Story first appeared on NYTimes.com.
Publishers and broadcasters have long tried to offer advertisers the right audience for their products. Want to sell pick-ups to people who like sports? Buy ads at halftime during a football game. Selling luggage or airline tickets? Buy ads in the travel section of a newspaper or Web site.
In digital advertising, that formula is being increasingly tested by
fast-paced, algorithmic bidding systems that target individual consumers
rather than the aggregate audience publishers serve up. In the world of
“programmatic buying” technologies, context matters less than tracking
those consumers wherever they go. And that kind of buying is the reason that shoe ad follow you whether you’re on Weather.com or on a local news blog.

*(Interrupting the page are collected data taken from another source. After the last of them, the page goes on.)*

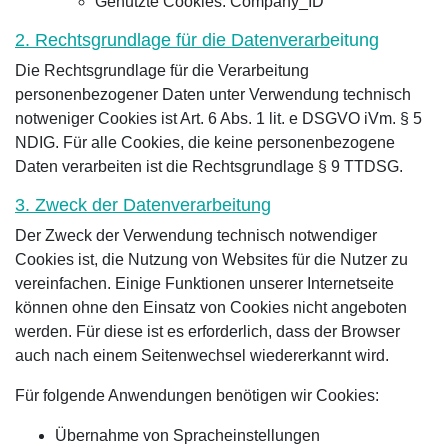
Genutzte Cookies: Company_ID
2. Rechtsgrundlage für die Datenverarb
eitung
Die Rechtsgrundlage für die Verarbeitung
personenbezogener Daten unter Verwendung technisch
notweniger Cookies ist Art. 6 Abs. 1 lit. e DSGVO iVm. § 5
NDIG. Für alle Cookies, die keine personenbezogene
Daten verarbeiten ist die Rechtsgrundlage § 9 TTDSG.
3. Zweck der Datenverarbeitung
Der Zweck der Verwendung technisch notwendiger
Cookies ist, die Nutzung von Websites für die Nutzer zu
vereinfachen. Einige Funktionen unserer Internetseite
können ohne den Einsatz von Cookies nicht angeboten
werden. Für diese ist es erforderlich, dass der Browser
auch nach einem Seitenwechsel wiedererkannt wird.
Für folgende Anwendungen benötigen wir Cookies:
Übernahme von Spracheinstellungen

That shift is punishing traditional online publishers, like newspaper,
broadcast and magazine sites, who are receiving a much lower percentage
of ad dollars as marketers use programmatic buying across a much broader
canvas. Some sites, like CNN.com,
refuse to even accept advertising through programmatic buying because
they do not want to cede control over what ads will appear.
About 10 percent of the display ads that consumers see online have been
sold through programmatic bidding channels.

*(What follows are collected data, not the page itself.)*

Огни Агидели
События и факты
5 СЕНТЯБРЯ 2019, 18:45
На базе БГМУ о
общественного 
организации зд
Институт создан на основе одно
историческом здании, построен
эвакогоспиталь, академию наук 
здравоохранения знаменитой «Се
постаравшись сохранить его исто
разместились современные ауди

Advertisers like Nike, Comcast, Progressive and Procter & Gamble are
now using the programmatic buying, and luxury advertisers are starting
to follow. According to data from Forrester Research, all ads traded on
exchanges, as programmatic ads are, increased more than 17.5 percent to
about 629 billion impressions (the number of times an ad appears) in
2012, from 535 billion in 2011.
That growth is affecting publishers of all stripes, but few are willing
to discuss their internal numbers.
When The New York Times Company announced its earnings
last month, the company posted a profit, but said that digital
advertising fell 2.2 percent. They attributed the dip, in part, on a shift toward ad exchanges, real-time bidding and other programmatic
buying channels that allow advertisers to buy audience at scale.

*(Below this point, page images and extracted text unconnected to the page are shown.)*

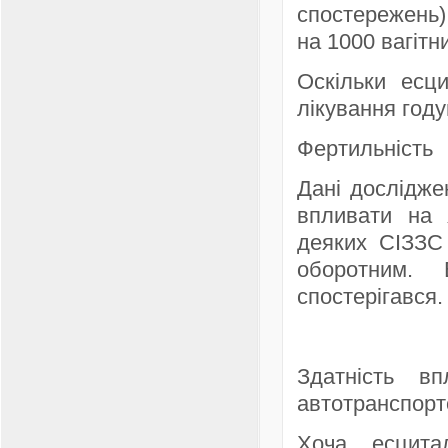
спостережень).
на 1000 вагітн
Оскільки есц
лікування год
Фертильність
Дані дослідже
впливати на 
деяких СІЗЗС
оборотним.
спостерігався.
Здатність в
автотранспорт
Хоча есцита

Programmatic buying began as a way for advertisers to place lower-cost
ads for products like teeth-whitening products and belly fat pills that
filled up the back pages of Web sites. But the practice has gained in
sophistication and breadth, with major advertisers and many of the
world’s largest ad agencies creating private exchanges to automate the
buying and selling of ads.
Programmatic buying includes a number of different technologies and
strategies, but it essentially allows advertisers to bid, often in real
time, on ad space largely based on the value they have assigned to the
consumer on the other side of the screen. Say, for example, that Nike
wants to sell running gear to a particular consumer who has a high
likelihood of buying shoes based on the data it has collected, including
the type of Web sites that consumer typically visits. Because the
ad-buying is done through computer trading, the price for that space can
change rapidly.
In the short run, the growth in programmatic buying has forced overall
ad prices to fall. A media buyer who would have once spent $50,000 worth
of advertising on a publisher’s site, at, say, an $8 cost-per-thousand,
can now buy ad impressions on any Web site on which they happen to find
their intended audience and pay less per ad, Mr. Ebbert said.
While the “halo effect” of buying an ad against premium content has not
disappeared entirely — many advertisers still want front-page placement
on popular Web sites — the shift is prompting publishers to rethink how
they sell their ads.
And some publishers are jumping into the game themselves. During the
most recent AOL earnings call, Tim Armstrong, the company’s chairman and
chief executive, said it was pushing programmatic buying,
despite being a publisher itself with properties that include
TechCrunch and The Huffington Post. The company trades its ads through
its own ad network, Ad.com, and others like it.
Neal Mohan, the vice president for product management at Google, which
sells advertising though its DoubleClick network, says that in the long
run, publishers could see higher returns from programmatic advertising.
In the last year, the number of advertisers and publishers using the
DoubleClick platform has doubled, Mr. Mohan said, while the rates for
those using the platform have increased 11 percent. But that means
publishers will have to play by different rules.